# Work task:
Copy out the data line by line exactly, from its start to the line bearing "nose: (88, 95)", inclusive.

# The data:
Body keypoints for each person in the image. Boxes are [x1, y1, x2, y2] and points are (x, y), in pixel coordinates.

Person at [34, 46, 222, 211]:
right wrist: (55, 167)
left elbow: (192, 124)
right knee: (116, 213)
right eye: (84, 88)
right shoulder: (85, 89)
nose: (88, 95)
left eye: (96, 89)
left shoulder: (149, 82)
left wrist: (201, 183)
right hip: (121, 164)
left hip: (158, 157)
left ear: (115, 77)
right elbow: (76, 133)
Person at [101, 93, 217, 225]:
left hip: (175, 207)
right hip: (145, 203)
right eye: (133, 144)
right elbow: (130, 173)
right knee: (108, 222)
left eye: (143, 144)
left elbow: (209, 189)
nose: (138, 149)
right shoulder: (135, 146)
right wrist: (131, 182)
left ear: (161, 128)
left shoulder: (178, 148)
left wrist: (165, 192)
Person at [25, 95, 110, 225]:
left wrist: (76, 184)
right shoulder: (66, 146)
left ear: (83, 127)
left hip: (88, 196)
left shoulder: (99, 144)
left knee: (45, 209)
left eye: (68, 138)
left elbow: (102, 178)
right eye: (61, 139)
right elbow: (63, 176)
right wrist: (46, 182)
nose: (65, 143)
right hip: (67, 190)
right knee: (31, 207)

# Output for this exercise:
Body keypoints for each person in the image. Boxes are [x1, y1, x2, y2] and points are (x, y), in pixel coordinates.

Person at [34, 46, 222, 211]:
right wrist: (55, 167)
left elbow: (192, 124)
right knee: (116, 213)
right eye: (84, 88)
right shoulder: (85, 89)
nose: (88, 95)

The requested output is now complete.